Books that fit a time, books that transform a person's world

posted Tuesday, 18 October 2005

Looking all the way back to the Boys and Reading conference, over a week ago, I want to go to that well one more time. Probably my favorite speaker of the day talked about the impact that books and writers can have on a person's life. I think most English teachers will tell you that certain books have really spoken to them, and that's what this guy was talking about: books that you feel almost as if they were written just for you, as though they were just the thing that you needed at a certain point in your life.

Have you had such books or authors in your own life? I'd be curious what or who they were. These aren't even necessarily books that have remained favorites--though they certainly might--but they're books that were important in your development. Here's my list, at least as it occurs to me this morning:

The Bible (didn't see that one coming, did you?) It's true, though. My family was religious and there was a whole lotta Bible reading going on in the Sherck household. I can't claim to have read the whole thing, but I've found that I know it better than many Christians I've talked to. The Bible shaped my early beliefs and in a lot of ways it was the Bible that started to turn me away from Christianity.

The Hobbit and The Lord of the Rings trilogy by J.R.R. TolkienĀ This was one of the first works of fiction that I read that just completely captured my imagination, and it opened up a world of fantasy (and through that, science fiction) to me. I think I first read this in 5th grade and over the next 6 or 7 years I read Tolkien's masterpiece several times and hundreds and hundreds of the genre he inspired.

The Selfish Gene by Richard Dawkins This book not only made evolution comprehensible to me, it also raised interesting ideas about culture and furthered my skepticism toward religion, particularly as it lead me to additional books and essays by Richard Dawkins.

The Historical Figure of Jesus by E.P. Sanders This was the first of several books I read that tried to get at who Jesus really was. What was most significant was the way that it transformed my understanding of the Bible as a historical document rather than a religious one.

The poetry of John Keats Keats' poetry came at just about the right time in my life. Keats as a young poet was struggling with a lot of the ideas and the desires that I was working through myself.

Amusing Ourselves To Death by Neil PostmanĀ This book was so fascinating to me because it helped explain the social world around me as it examined the history of our public dicourse and theorized about the effect that the form of discourse had on its content, and in turn the effect that both had on us as people. In short, it got me thinking and got me reading non-fiction.

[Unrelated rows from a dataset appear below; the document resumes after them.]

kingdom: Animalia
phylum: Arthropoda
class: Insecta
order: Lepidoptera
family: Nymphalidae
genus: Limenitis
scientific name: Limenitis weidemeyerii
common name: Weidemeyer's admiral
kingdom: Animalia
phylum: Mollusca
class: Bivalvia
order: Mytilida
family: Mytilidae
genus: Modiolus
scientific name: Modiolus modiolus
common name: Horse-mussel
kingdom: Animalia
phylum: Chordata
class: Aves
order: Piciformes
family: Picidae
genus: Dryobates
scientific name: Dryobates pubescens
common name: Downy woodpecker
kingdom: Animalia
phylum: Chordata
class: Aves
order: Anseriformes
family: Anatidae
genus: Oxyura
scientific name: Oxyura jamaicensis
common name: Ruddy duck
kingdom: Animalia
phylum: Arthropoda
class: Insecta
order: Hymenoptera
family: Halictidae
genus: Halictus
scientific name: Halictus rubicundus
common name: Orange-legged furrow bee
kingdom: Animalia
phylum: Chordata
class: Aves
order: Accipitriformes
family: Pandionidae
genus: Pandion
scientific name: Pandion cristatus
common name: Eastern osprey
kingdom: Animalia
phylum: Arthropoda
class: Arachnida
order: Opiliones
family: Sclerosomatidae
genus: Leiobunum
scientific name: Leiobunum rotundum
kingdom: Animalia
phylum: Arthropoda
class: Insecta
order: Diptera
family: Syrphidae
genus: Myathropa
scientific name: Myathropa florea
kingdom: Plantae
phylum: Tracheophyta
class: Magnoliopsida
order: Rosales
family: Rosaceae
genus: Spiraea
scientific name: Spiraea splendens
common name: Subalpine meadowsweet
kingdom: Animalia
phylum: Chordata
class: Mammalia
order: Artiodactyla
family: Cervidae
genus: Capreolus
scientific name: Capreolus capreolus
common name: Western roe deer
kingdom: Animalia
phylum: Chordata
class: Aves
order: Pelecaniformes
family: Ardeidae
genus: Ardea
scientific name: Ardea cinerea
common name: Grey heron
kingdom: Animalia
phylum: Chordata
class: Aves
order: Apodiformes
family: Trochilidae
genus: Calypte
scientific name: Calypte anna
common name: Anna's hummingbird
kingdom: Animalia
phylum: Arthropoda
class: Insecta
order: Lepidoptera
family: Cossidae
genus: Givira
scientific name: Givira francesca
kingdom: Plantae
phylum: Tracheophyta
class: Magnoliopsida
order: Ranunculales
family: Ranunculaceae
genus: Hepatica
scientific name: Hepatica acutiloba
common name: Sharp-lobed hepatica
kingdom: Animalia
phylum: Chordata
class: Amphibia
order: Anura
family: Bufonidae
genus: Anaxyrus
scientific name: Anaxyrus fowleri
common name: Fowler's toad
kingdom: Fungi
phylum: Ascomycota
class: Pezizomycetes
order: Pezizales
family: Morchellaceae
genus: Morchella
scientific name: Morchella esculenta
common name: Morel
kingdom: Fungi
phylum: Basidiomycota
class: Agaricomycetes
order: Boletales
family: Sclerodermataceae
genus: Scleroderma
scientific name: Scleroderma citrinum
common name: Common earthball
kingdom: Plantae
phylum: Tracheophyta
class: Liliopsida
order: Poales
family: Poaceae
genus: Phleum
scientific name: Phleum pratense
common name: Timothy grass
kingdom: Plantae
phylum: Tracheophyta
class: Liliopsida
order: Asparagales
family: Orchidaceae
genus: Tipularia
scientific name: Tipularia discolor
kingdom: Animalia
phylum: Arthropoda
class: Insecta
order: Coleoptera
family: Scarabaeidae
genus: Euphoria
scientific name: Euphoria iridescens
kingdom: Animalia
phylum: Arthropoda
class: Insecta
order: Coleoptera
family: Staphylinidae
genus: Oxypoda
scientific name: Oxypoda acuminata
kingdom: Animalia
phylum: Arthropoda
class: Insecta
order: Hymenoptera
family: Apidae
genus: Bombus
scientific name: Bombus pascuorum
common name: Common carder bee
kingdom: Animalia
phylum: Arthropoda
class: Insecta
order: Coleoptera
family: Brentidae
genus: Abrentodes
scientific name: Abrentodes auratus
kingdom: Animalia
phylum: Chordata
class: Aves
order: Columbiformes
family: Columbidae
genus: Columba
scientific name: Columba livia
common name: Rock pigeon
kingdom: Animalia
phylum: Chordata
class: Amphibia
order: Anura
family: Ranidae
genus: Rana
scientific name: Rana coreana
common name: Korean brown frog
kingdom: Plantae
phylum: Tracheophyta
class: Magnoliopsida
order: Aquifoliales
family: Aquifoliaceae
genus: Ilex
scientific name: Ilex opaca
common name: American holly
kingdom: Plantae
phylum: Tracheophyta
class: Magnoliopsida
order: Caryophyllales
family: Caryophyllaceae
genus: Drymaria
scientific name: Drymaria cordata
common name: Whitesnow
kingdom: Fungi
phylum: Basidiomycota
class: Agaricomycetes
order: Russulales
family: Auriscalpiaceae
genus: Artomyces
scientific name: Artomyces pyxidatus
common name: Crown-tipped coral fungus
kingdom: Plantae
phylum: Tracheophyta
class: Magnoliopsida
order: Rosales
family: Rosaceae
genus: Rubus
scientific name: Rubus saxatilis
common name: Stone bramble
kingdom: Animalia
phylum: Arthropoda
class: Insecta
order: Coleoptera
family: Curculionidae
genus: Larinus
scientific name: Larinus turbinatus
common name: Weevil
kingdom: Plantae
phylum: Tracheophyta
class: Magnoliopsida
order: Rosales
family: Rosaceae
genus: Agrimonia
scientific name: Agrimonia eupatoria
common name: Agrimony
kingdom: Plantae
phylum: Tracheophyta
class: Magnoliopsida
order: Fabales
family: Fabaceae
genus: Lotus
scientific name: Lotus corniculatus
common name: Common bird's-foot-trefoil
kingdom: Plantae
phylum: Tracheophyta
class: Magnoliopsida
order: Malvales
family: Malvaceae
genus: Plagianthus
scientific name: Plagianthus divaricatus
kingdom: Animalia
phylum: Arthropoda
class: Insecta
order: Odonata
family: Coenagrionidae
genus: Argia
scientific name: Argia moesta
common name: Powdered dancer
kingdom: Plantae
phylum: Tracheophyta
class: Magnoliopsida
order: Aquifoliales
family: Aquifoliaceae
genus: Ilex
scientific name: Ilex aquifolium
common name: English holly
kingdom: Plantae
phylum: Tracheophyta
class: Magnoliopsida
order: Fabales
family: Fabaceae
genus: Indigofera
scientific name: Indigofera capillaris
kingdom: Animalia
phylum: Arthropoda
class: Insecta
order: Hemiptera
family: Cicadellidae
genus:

On the Genealogy of Morals and Thus Spoke Zarathustra by Friedrich Nietzsche (Walter Kaufmann translation) I read these for, of all things, a political science seminar on Nietzsche. It wasn't just Nietzsche's ideas that were fascinating (though they were), it was his style as rendered by Kaufmann. It half-consciously influenced my writing style for a year or so.

Beyond Civilization by Daniel Quinn I picked this book up randomly while working in a bookstore, and the title struck me because I'd just read Samuel Huntington's The Clash of Civilizations and I was interested in some response to it. Instead, I got something far different which transformed my way of thinking about a number of issues.

Catch-22 by Joseph Heller Brought me back toward fiction after a lot of non-fiction, got me thinking "gee, I think I'd still like to teach English!"

These are the first ones that came to mind--what are your books?